Poetics

This Boise State University e-Classics Internet Library ebook
The Poetics, by Aristotle
was composed from the public domain text
found on a prominent public domain web site.
Its public domain graphics of The School of Athens by Raphael
came from wikimedia commons.
It was designed and edited by Clay Morgan of Boise State University,
and a Senior Seminar student editorial board, including Brittany Dozier,
Ciara Gearheard, Garrett Hostmeyer, Amy Howarth, Laura Johnston, Megan Justice, Cooper Lee, Melody Paris, Michelle Perreira, Jason Richter
and Nicholas Richy.
This ebook is dedicated to
Michael S. Hart
1947 – 2011
Clay Morgan
Director, The Story Initiative
Boise State University

 

Forward, by Clay Morgan

 

Aristotle, the ancient Greek philosopher (384 BCE – 322 BCE) shaped the way we moderns view the structure of stories. He may have been the first to analyze, recognize and categorize the structure and elements of successful stories, and his influence remains strong. Indeed, it may be strongest in the dominant literature of today — Hollywood movies — which thrive by adhering to Aristotle’s Poetics elements: beginnings, middles and ends; realizations and revelations; and reversals of fortune and situation.

Aristotle comes third in a line of an amazing succession of teachers and students. Socrates (469 BCE – 399 BCE) developed inquiry and dialogue. Socrates taught Plato (424 BCE – 348 BCE), who developed intellectual thinking to such an extent that philosophy itself has been called Plato’s invention. Plato taught Aristotle, who developed logic and scientific study. Aristotle taught Alexander the Great (356 BCE – 323 BCE), who conquered much of the world that was known to the Greeks.

Born in northern Greece to the King of Macedon’s court physician, Aristotle studied in Athens at Plato’s Academy. King Philip II of Macedon hired him to tutor his son, Alexander, who later subdued the Greek city states and went on to conquer the Persian Empire. Under Alexander’s protection, Aristotle lived in Athens. When Alexander died, Aristotle fled Athens, and died soon after.

His was the best of minds in the worst of times. When Aristotle wrote The Poetics, around 335 BCE, the Golden Age of Greece was ending, the dominant city-states of Athens and Sparta had practically destroyed each other in war, and Alexander the Great was off conquering the known world. Alexander would soon die of mysterious causes. And the empire that Alexander created would soon splinter and be eclipsed by an expanding Rome.

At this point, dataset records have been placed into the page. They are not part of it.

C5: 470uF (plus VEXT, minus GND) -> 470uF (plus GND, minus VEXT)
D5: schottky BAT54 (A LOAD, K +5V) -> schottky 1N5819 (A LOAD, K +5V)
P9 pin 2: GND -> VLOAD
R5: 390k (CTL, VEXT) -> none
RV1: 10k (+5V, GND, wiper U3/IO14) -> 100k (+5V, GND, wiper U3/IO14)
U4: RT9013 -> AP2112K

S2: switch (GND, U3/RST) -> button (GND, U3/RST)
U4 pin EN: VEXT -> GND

I tell my young writing students to be aware: If half of their readers are smarter than they are, and if half of their readers are older than they are, then many of their readers are more experienced and wiser than they are. Their readers bring more to the page.

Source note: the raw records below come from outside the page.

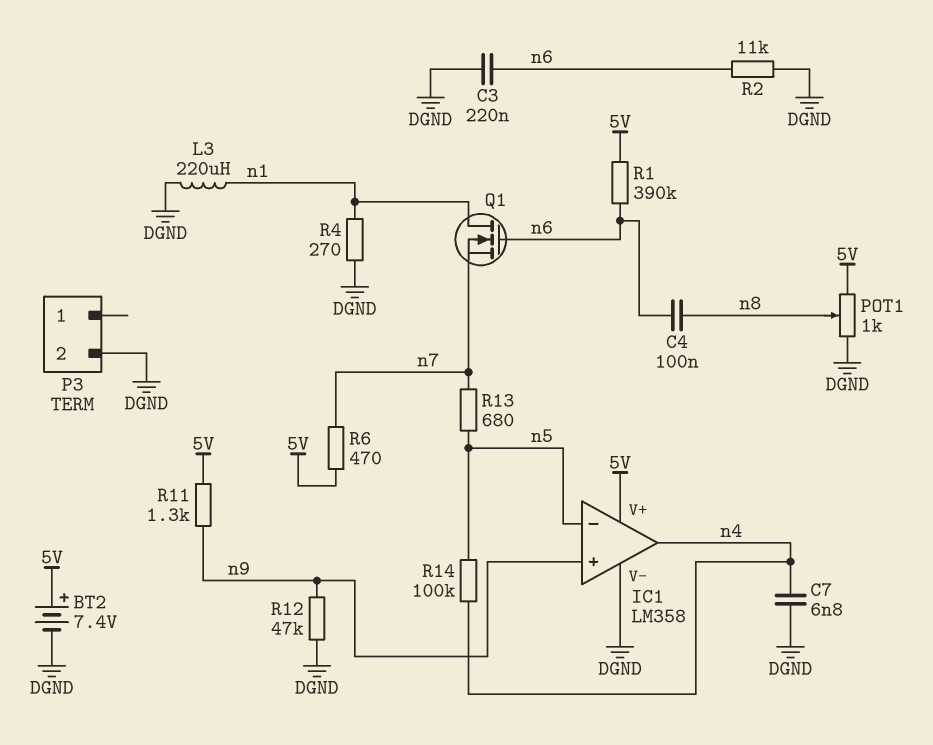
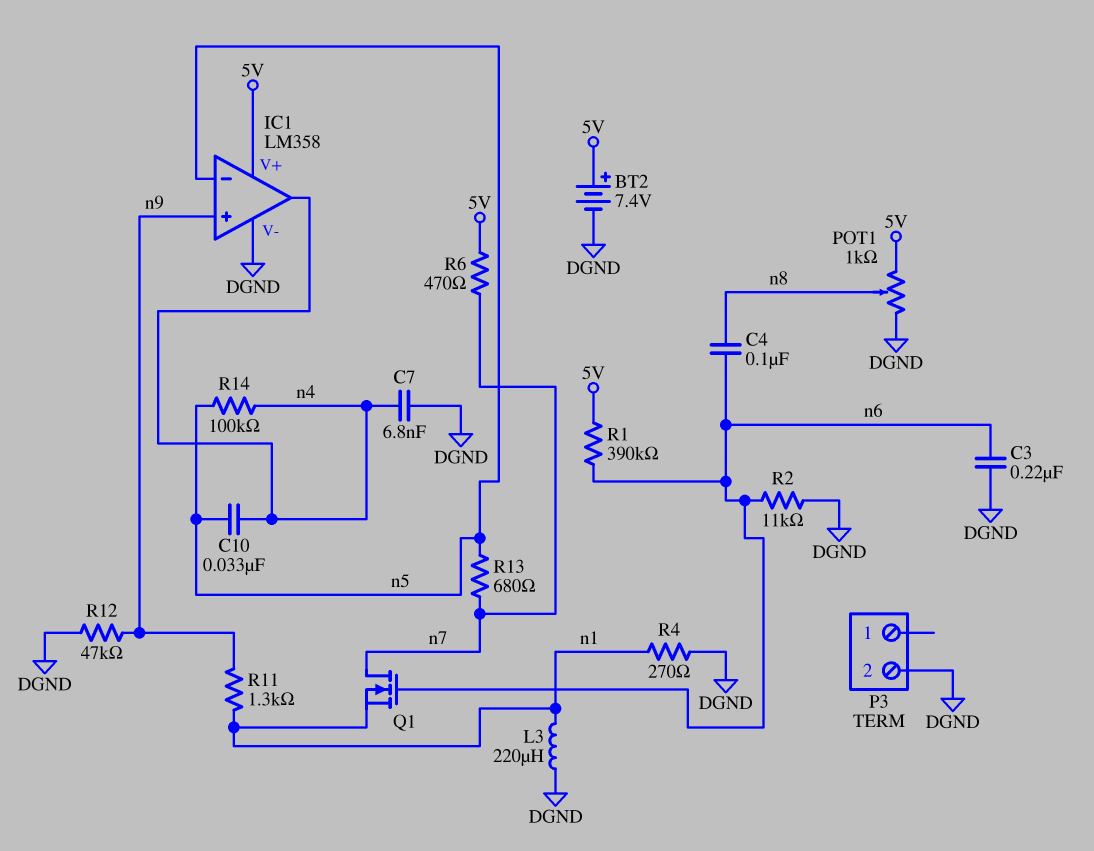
C10: none -> 33nF (n4, n5)
Q1: NMOS (G n6, D n1, S n7) -> NMOS (G n6, D n7, S n1)
R11: 1.3k (5V, n9) -> 1.3k (n1, n9)

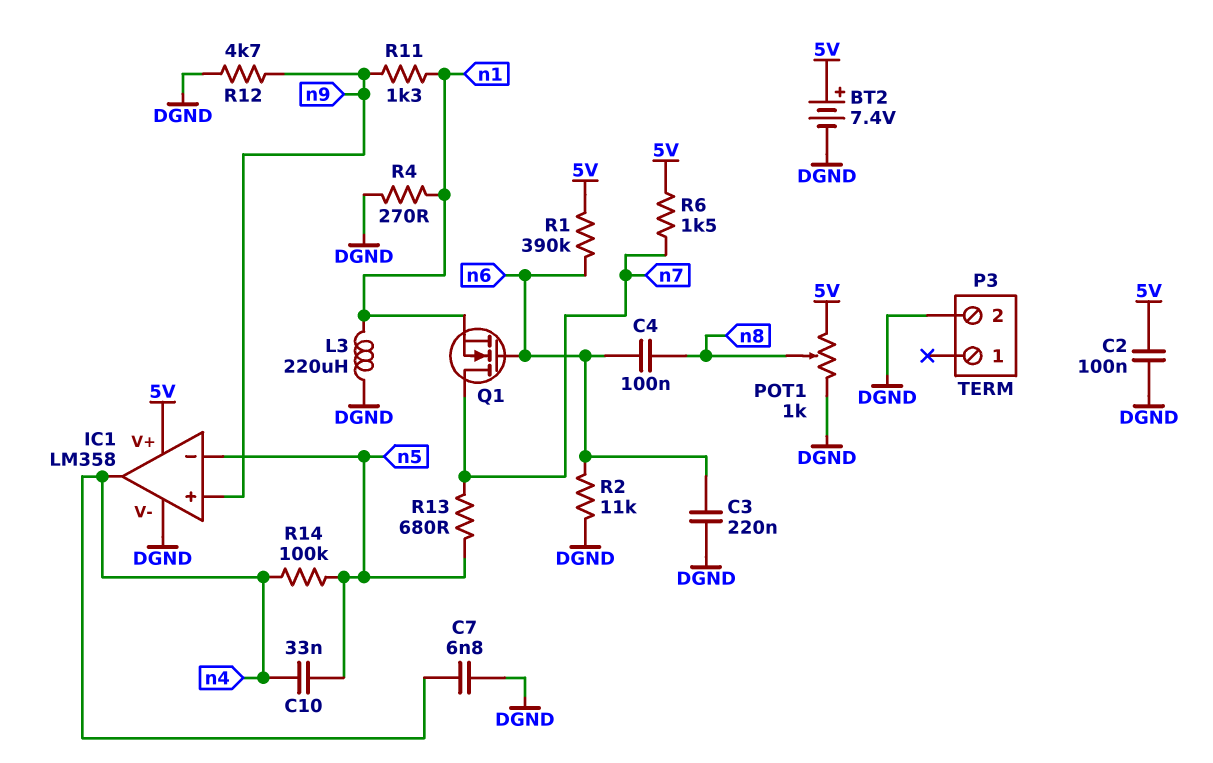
C2: none -> 100nF (5V, DGND)
R6: 470 (5V, n7) -> 1.5k (5V, n7)
R12: 47k (DGND, n9) -> 4.7k (DGND, n9)

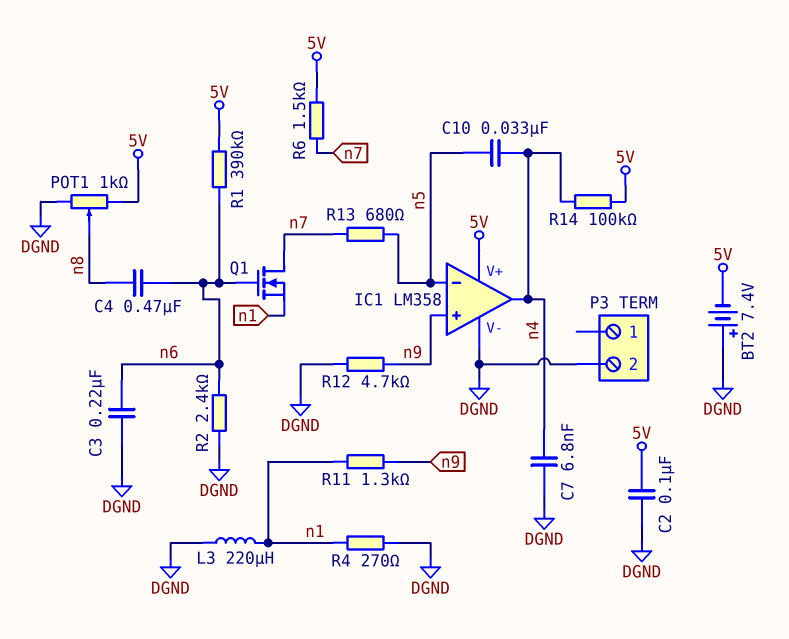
BT2: 7.4V (plus 5V, minus DGND) -> 7.4V (plus DGND, minus 5V)
C4: 100nF (n6, n8) -> 470nF (n6, n8)
R2: 11k (DGND, n6) -> 2.4k (DGND, n6)
R14: 100k (n4, n5) -> 100k (5V, n4)

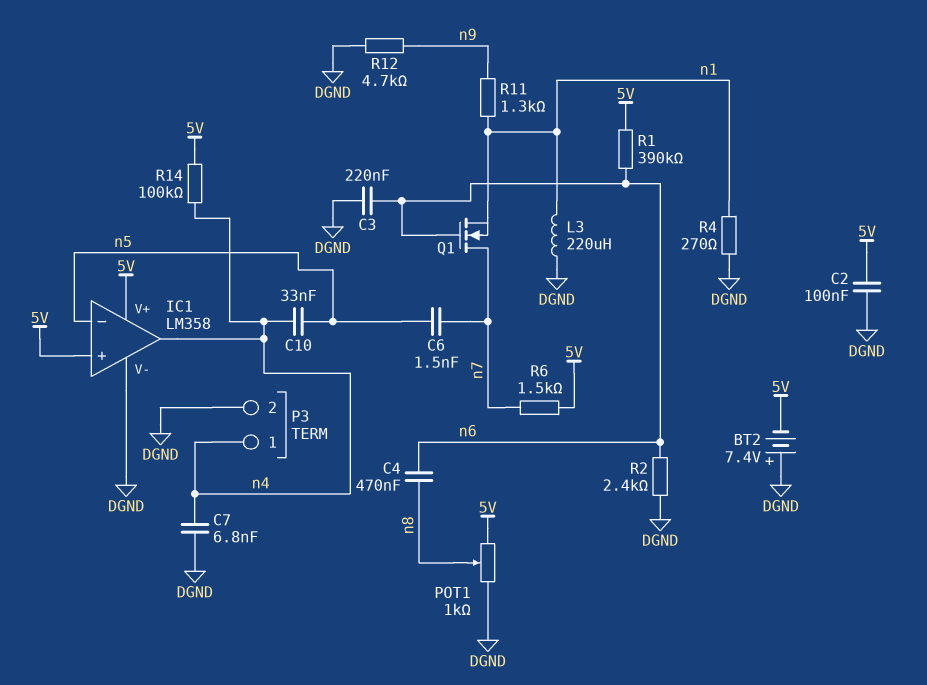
C6: none -> 1.5nF (n5, n7)
IC1 pin in+: n9 -> 5V
P3 pin 1: none -> n4
R13: 680 (n5, n7) -> none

But that’s a good thing, I say, because a story is a shared, intellectual, chronological experience — a simulation of human life, inside the human mind. We writers should hope for wise and experienced readers. Good readers make good stories better.

The wisest of readers was Aristotle. He absorbed Sophocles’ Oedipus the King, intellectually and emotionally, and outlined in his Poetics the basics of story-making. Beginning, middle and end. Revelation and realization. Reversal of fortune. A sense of meaning and consequence. And an emotional, cathartic experience, inside the powerful logic-system of Story.

I read The Poetics often, but not religiously. By that, I mean that I don’t go to it for rules and commandments. The Poetics is not a writer’s Bible. It doesn’t tell us writers what to do. Rather, The Poetics tells us what good stories do. Stories engage us, they change us, and they improve us all.